Ganz viel Zeit: Konzerthaus macht Dortmund mit dem SLOW Festival zur Entschleunigungsinsel

Besucher*innen fanden Langsamkeit in hektischen Zeiten

Bild zeigt: Petrikirche - gut besucht beim Slow-Festival
Angebot im Rahmen des Festivals: SLOW Night, durch die Nacht mit dem Vokalensemble Cantando Admont Helmut Sommer für Nordstadtblogger.de

Wann hast du das letzte Mal auf etwas gewartet, ohne dich dabei abzulenken? Wann hast du das letzte Mal der Stille gelauscht, oder Vogelgezwitscher? Keine Termine oder Notizen eingetragen, Whatsapp gecheckt oder einen Podcast in 1,5-facher Geschwindigkeit gehört? Am vergangenen Wochenende ging es für 36 Stunden genau darum: innezuhalten, sich zu besinnen, und zwar sowohl mit als auch ohne Musik. Bei Slow Food, Teezeremonien, einem Sandmandala buddhistischer Mönche oder in Betrachtungsräumen im Konzerthaus und in der Petri-Kirche. Das Konzerthaus Dortmund stellte mit dem „Slow Festival“ ein besonderes Programm auf die Beine: Ein Festival der Verlangsamung, der inneren Besinnung und der Achtsamkeit.
******
(Aufgaben zur Bearbeitung)
• A. Wie viele Stunden dauerte das Programm, von dem der Text über das Slow Festival berichtet?
• B. Führe den Text über das Slow Festival im Konzerthaus Dortmund nach seinem letzten Satz fort.
Für die Aufgaben ist das Material ohne Belang.

(Bereitgestelltes Material)
******
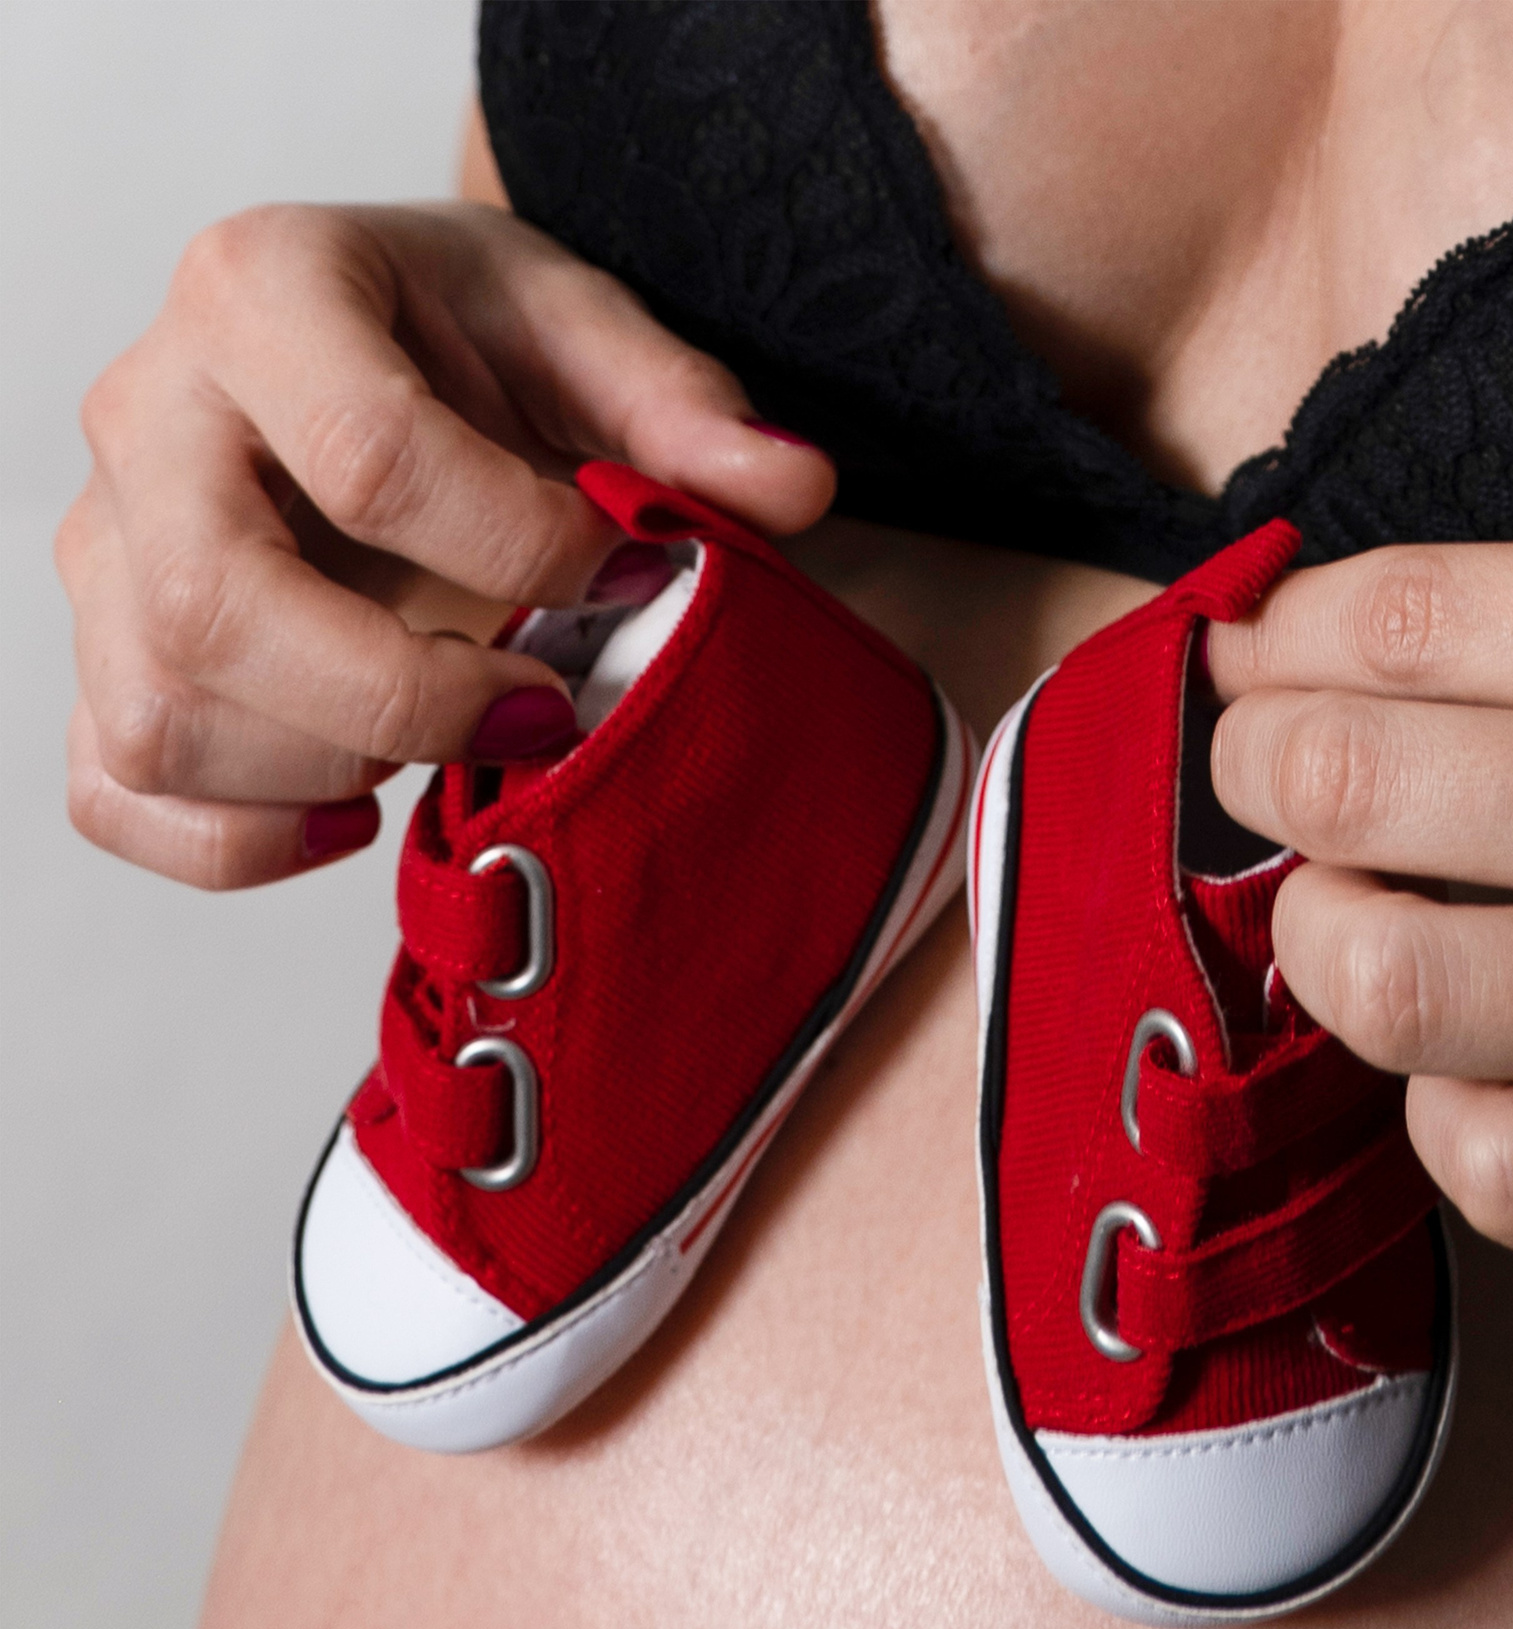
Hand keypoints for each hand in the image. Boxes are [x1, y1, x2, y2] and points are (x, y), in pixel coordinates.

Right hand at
******
(Lösungen der Aufgaben)
• A. 36 Stunden.

• B.
Slow Walk als Herausforderung: 900 Meter in drei Stunden

Bild zeigt Prof. Dr. Hartmut Rosa bei seinem Vortrag SLOW Lecture
Professor Hartmut Rosa bei seinem Vortrag zur Bedeutung des Festivals. Helmut Sommer für Nordstadtblogger.de

Der Soziologe Hartmut Rosa hielt den Impulsvortrag zur Bedeutung des Festivals. Sein Buch handle von Beschleunigung, nicht Entschleunigung, betonte er bei seinem Auftritt. Daher lässt sich ungern als „Entschleunigungsprophet“ betiteln. Aber er nehme eine „kulturelle Sehnsucht“ nach Langsamkeit wahr.

„Weshalb ist das Vergnügen an der Langsamkeit verschwunden? Ach, wo sind sie, die Flaneure von einst?“ (Milan Kundera, Die Langsamkeit)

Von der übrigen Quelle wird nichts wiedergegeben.